Source extract section start
Audible Magic Corporation
- Type: Private
- Industry: automatic content recognition, audio and video fingerprinting, cover identification, music recognition, TV and movie recognition, content fulfillment and rights administration for music
- Founded: 1999
- Founders: Vance Ikezoye, Jim Schrempp
- Headquarters: Los Gatos, California, United States
- Products: copyright compliance services, UGC licensing and monetization services, rights administration, content fulfillment for music, registration services
- Website: audiblemagic.com

= Audible Magic =

American digital rights company

Audible Magic Corporation (commonly Audible Magic) is a Los Gatos, California-based company that provides content identification services to social networks, record labels, music publishers, television studios, and movie studios. The company also provides digital platform music management services for Internet radio, subscription music services, on-demand streaming, and fitness and gaming applications. The services help companies identify and protect copyrighted content, manage rights and monetize media.

==History==

===1999-2002===
Audible Magic was founded in 1999 by Vance Ikezoye and Jim Schrempp. Their original goal was to create a service where radio listeners could call a number to identify a song that was playing and purchase it. Instead of using metadata and other digital descriptors, the company found a way to use the digital signature of the song itself to track and identify it.

In October 2000, Audible Magic acquired MuscleFish LLC, a developer of sound similarity and audio classification technologies.

In 2001, the company partnered with streaming audience size and demographics tracking company MeasureCast to provide the first verification and demographic reporting service for online advertisements.

In October 2002, Audible Magic signed a deal with its first major label, British music conglomerate EMI Recorded Music to use Audible Magic's audio fingerprinting technology to track licensed and unlicensed usage of EMI's song catalog.

===2003-2007===
In February 2003, the company announced the deployment of a new automated radio ad monitoring system for AM and FM radio stations across the country by New York City-based media monitoring company Video Monitoring Services of America (VMS). In October, Audible Magic signed a deal with Sony Music for Audible Magic's CopySense application, to block pirated content and pornography from being traded on peer-to-peer networks.

In October 2004, the company launched RepliCheck, an anti-piracy information system that identifies the title, artist, releasing label and copyright date of individual songs to curb the mass production of pirated CDs. The company signed deals with five CD manufacturers, which in turn marketed the service to music labels and independent artists.

In February 2007, the social networking site Myspace launched a pilot program to block videos containing unauthorized copyrighted content from being posted in its community. The company licensed digital fingerprinting technology from Audible Magic and became the largest Internet video site to offer free video filtering to copyright holders.

===2008-2017===
In 2012, Audible Magic launched Audini, a browser plug-in for automatic content recognition (ACR) services.
Source extract section end
Supplied material section start
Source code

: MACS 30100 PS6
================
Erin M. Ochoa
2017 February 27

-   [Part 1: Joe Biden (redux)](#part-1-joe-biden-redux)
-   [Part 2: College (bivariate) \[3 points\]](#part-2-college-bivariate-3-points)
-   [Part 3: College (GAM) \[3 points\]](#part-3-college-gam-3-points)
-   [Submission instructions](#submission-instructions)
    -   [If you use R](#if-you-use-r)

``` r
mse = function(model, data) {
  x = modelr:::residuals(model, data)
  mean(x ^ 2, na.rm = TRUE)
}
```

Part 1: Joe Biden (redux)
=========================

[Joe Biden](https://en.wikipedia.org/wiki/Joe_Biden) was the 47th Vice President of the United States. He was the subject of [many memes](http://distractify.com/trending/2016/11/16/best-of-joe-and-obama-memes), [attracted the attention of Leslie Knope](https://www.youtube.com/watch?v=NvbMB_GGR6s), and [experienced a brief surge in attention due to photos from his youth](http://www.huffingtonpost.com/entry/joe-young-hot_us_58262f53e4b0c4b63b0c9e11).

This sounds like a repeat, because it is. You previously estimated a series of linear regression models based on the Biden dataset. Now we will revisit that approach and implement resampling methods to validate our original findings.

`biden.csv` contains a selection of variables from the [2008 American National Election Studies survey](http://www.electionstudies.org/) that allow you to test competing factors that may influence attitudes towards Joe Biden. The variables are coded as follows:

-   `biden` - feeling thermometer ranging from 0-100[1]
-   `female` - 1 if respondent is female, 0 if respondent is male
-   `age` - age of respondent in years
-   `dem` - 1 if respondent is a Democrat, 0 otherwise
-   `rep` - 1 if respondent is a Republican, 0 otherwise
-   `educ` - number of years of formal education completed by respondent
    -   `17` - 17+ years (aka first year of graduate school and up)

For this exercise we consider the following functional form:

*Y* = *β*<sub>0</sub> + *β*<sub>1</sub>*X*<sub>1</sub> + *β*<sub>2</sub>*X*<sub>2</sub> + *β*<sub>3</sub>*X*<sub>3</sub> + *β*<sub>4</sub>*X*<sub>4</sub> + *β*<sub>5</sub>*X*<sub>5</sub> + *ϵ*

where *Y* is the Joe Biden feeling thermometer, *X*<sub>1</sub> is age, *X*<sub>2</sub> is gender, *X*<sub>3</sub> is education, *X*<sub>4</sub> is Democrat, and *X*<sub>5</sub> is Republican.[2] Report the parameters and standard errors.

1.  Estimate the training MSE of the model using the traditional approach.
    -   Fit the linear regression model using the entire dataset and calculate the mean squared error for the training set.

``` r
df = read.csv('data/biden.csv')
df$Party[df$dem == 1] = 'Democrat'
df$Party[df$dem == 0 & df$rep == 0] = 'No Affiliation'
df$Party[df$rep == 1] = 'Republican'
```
Supplied material section end
According to the Audible Magic text, which company did Audible Magic acquire in October 2000? The material comes from a separate source unrelated to the Audible Magic text.

* _Task solution_
MuscleFish LLC, a developer of sound similarity and audio classification technologies.